Private Stock promoted Michael Zager Band's eponymous LP due to the success of the song. It became a contributing factor the success of the LP. It also remains an influential dance track that has been heavily used on TV and in movies, as well as being covered or remixed by numerous artists or interpolated or sampled in other songs.

===Appearances===
====Movies====
- "Let's All Chant" is heard in the 1978 movie Eyes of Laura Mars, while Laura Mars is setting up an elaborate shoot juxtaposing murder and high fashion.
- The song is featured on the soundtrack of the 1998 movie The Last Days of Disco.
- It is used in the 1999 movie Summer of Sam.
- It is used in the 2021 Spanish-language Netflix film Las Leyes de la Frontera.

====Television====
- On November 17, 1978, the song was featured in "Ute und Manuela", the twelfth episode of the fifth season of the TV series Derrick.
- In September 2006, it was used in a TV advertising for Médiatis.

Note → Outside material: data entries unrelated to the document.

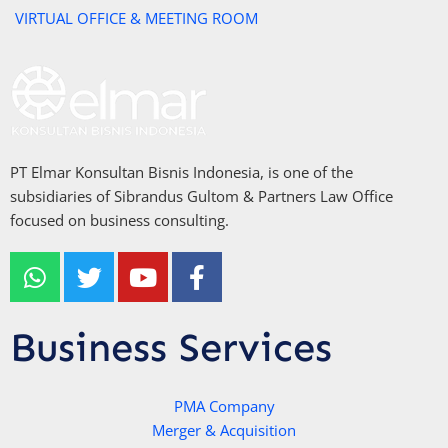
VIRTUAL OFFICE & MEETING ROOM
PT Elmar Konsultan Bisnis Indonesia, is one of the
subsidiaries of Sibrandus Gultom & Partners Law Office
focused on business consulting.
W
T
Y
F
h
w
o
a
a
i
u
c
t
t
t
e
Business Services
s
t
u
b
a
e
b
o
p
r
e
PMA Company
o
Merger & Acquisition
p
k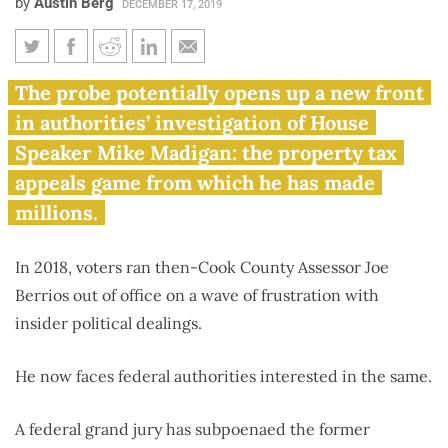
by
Austin Berg
DECEMBER 17, 2019
Feds investigating former Cook
The probe potentially opens up a new front
County assessor, Madigan
in authorities’ investigation of House
rainmaker Joe Berrios
Speaker Mike Madigan: the property tax
appeals game from which he has made
millions.
In 2018, voters ran then-Cook County Assessor Joe
Berrios out of office on a wave of frustration with
insider political dealings.
He now faces federal authorities interested in the same.
A federal grand jury has subpoenaed the former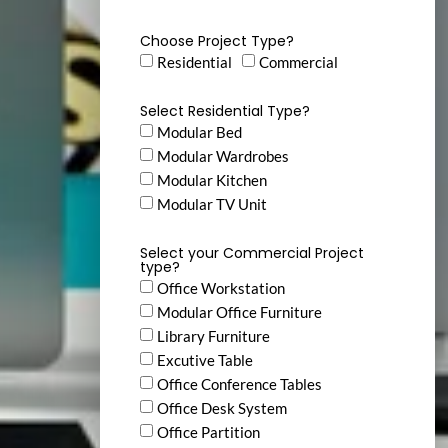
Choose Project Type?
Residential
Commercial
Select Residential Type?
Modular Bed
Modular Wardrobes
Modular Kitchen
Modular TV Unit
Select your Commercial Project
type?
Office Workstation
Modular Office Furniture
Library Furniture
Excutive Table
Office Conference Tables
Office Desk System
Office Partition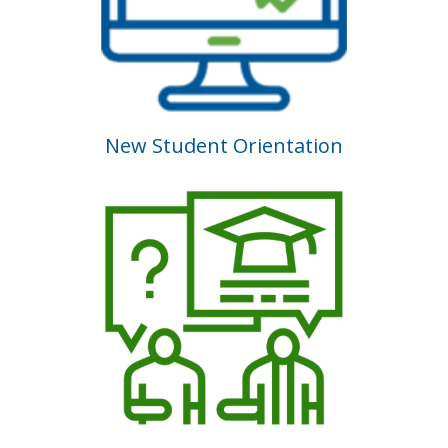
New Student Orientation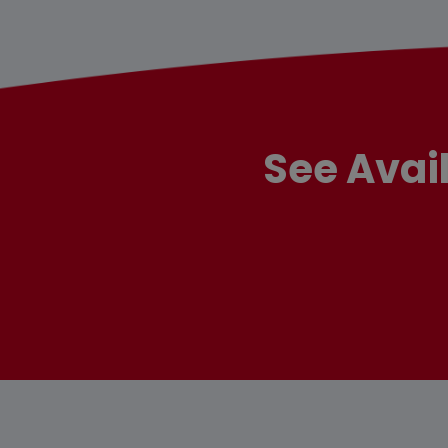
See Avai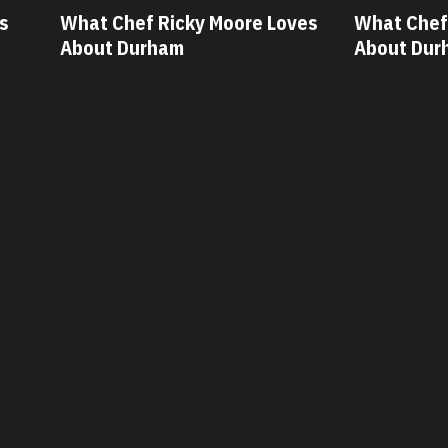
ves
What Chef Oscar Diaz Loves
What Chef
About Durham
About Du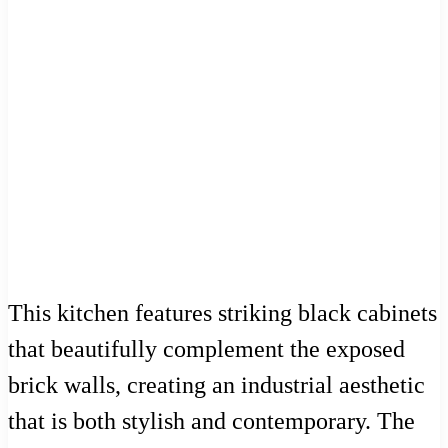
This kitchen features striking black cabinets
that beautifully complement the exposed
brick walls, creating an industrial aesthetic
that is both stylish and contemporary. The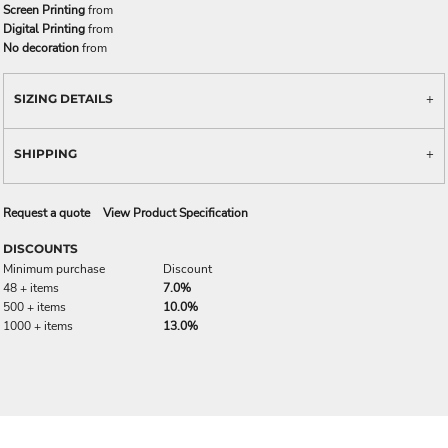
Screen Printing
from
Digital Printing
from
No decoration
from
SIZING DETAILS
SHIPPING
Request a quote
View Product Specification
DISCOUNTS
Minimum purchase
Discount
48 + items
7.0%
500 + items
10.0%
1000 + items
13.0%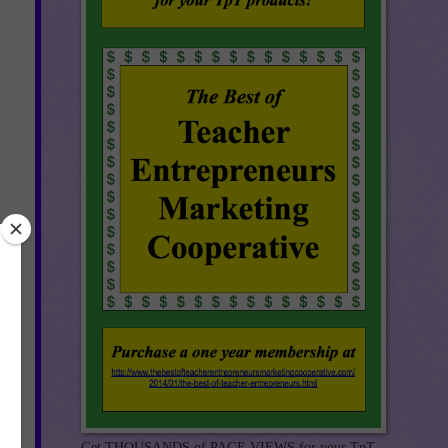
Get THOUSANDS of PAGE VIEWS for your TpT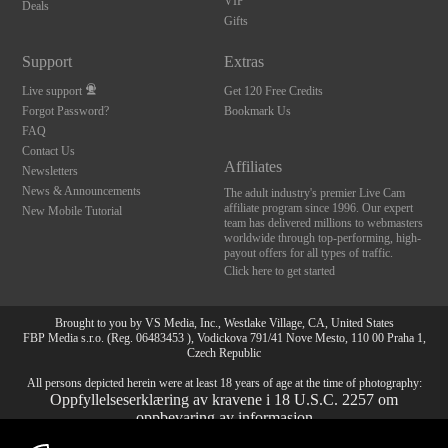
VIP
Deals
Gifts
Support
Extras
Live support
Get 120 Free Credits
Forgot Password?
Bookmark Us
FAQ
Contact Us
Affiliates
Newsletters
News & Announcements
The adult industry's premier Live Cam
affiliate program since 1996. Our expert
New Mobile Tutorial
team has delivered millions to webmasters
worldwide through top-performing, high-
payout offers for all types of traffic.
Click here to get started
Brought to you by VS Media, Inc., Westlake Village, CA, United States
FBP Media s.r.o. (Reg. 06483453 ), Vodickova 791/41 Nove Mesto, 110 00 Praha 1,
Czech Republic
All persons depicted herein were at least 18 years of age at the time of photography:
Oppfyllelseserklæring av kravene i 18 U.S.C. 2257 om
oppbevaring av informasjon
10:00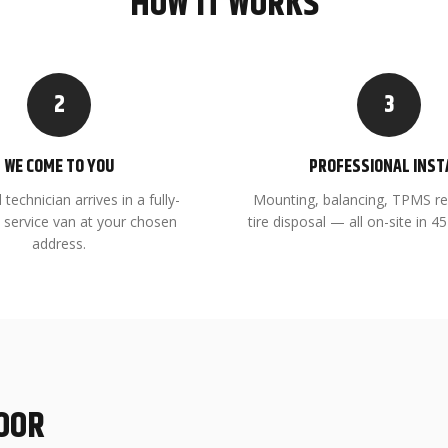
HOW IT WORKS
2
3
WE COME TO YOU
PROFESSIONAL INST
 technician arrives in a fully-
Mounting, balancing, TPMS re
 service van at your chosen
tire disposal — all on-site in 
address.
DOOR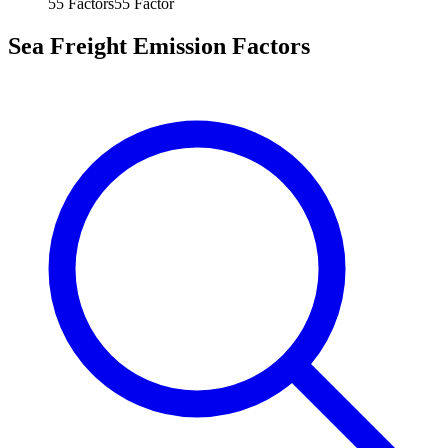
55
Factors
55
Factor
Sea Freight Emission Factors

===Cover versions and remixes===
- In 1988, British duo Pat and Mick covered the song. It was released as their debut single with "On the Night" as the B-side and was credited to "Mick and Pat". This version reached number eleven on the UK Singles Chart and number four on the UK Indie Chart.
- In 1996, "Let's All Chant" was remixed by UK based producer and DJ Gusto. His version peaked at number 43 on the Flemish Ultratop 50 Singles chart and at number 21 on the UK Singles Chart.
- In 2002, it was remade by DJ Valium under the title "DJ Valium feat. Michael Zager". It charted in several countries, reaching number 42 in France, number 44 in Austria and number 73 in Germany.
- In the same year, it was covered by French act Seventy Three. Their version reached number 41 on the French Singles Chart and was used in an advertisement for Orangina in June 2003—and later in an advertisement for McDonald's in November 2003—in that country.
- Disco Queen also covered the song in 2003. Their version peaked at number 10 on the Greek charts.
- In 2010, Bob Sinclar remixed the song. The remix was used in a TV advertising for Oasis Tea.
- In the same year, the song was remixed by French DJs DatA, Nôze and DJ Zebra.

===Interpolations===
- In 2011, "Let's All Chant" was interpolated in "Galera" by Congolese-French singer Jessy Matador, which features King Kuduro and Bra Zil, and peaked at number 68 in France.
- In 2012, it was interpolated in "My Party" by German female artist DJane HouseKat and rapper Rameez. "My Party" charted well in Europe, reaching number 25 in Denmark, the top 20 in Switzerland and the top 10 in Austria and Germany. It also peaked at number 19 on the Dance Bubbling Under in Wallonia.

===Charts===

====Pat & Mick version====

| Chart (1988) | Peak position |
|---|---|
| UK Singles (Official Charts) | 11 |
| UK Indie Chart | 4 |

====Gusto version====

| Chart (1996) | Peak position |
|---|---|
| Belgium (Ultratop 50 Flanders) | 43 |
| Belgium Dance (Ultratop) | 10 |
| Europe (Eurochart Hot 100) | 46 |
| Iceland (Íslenski Listinn Topp 40) | 19 |
| Netherlands (Dutch Top 40 Tipparade) | 6 |
| Netherlands (Dutch Single Tip) | 8 |
| Scottish Singles Sales (Official Charts) | 26 |
| UK Singles (Official Charts) | 21 |
| UK Dance (Official Charts) | 2 |
| UK Club Chart (Music Week) | 1 |
| UK Pop Tip Club Chart (Music Week) | 4 |

====DJ Valium version====

| Chart (2002) | Peak position |
|---|---|
| Austria (Ö3 Austria Top 40) | 44 |
| France (SNEP) | 42 |
| Germany (GfK) | 73 |

====Seventy Three version====

| Chart (2003) | Peak position |
|---|---|
| France (SNEP) | 41 |

====Disco Queen version====

| Chart (2003) | Peak position |
|---|---|
| Greece (IFPI) | 10 |

====Jessy Matador feat. King Kuduroand Bra Zil interpolation====

| Chart (2011) | Peak position |
|---|---|
| France (SNEP) | 68 |

====DJane HouseKat feat. Rameez interpolation====

| Chart (2012) | Peak position |
|---|---|
| Austria (Ö3 Austria Top 40) | 3 |
| Belgium (Ultratop Wallonia Dance Bubbling Under) | 19 |
| Denmark (Tracklisten) | 25 |
| Germany (GfK) | 4 |
| Switzerland (Schweizer Hitparade) | 14 |

===Samples===
In 2008 Buy Now! sampled "Let's All Chant" on their song "Body Crash". The track peaked at number six on both the Flemish and Walloon Ultratop Dance charts

==See also==
- List of number-one dance singles of 1978 (U.S.)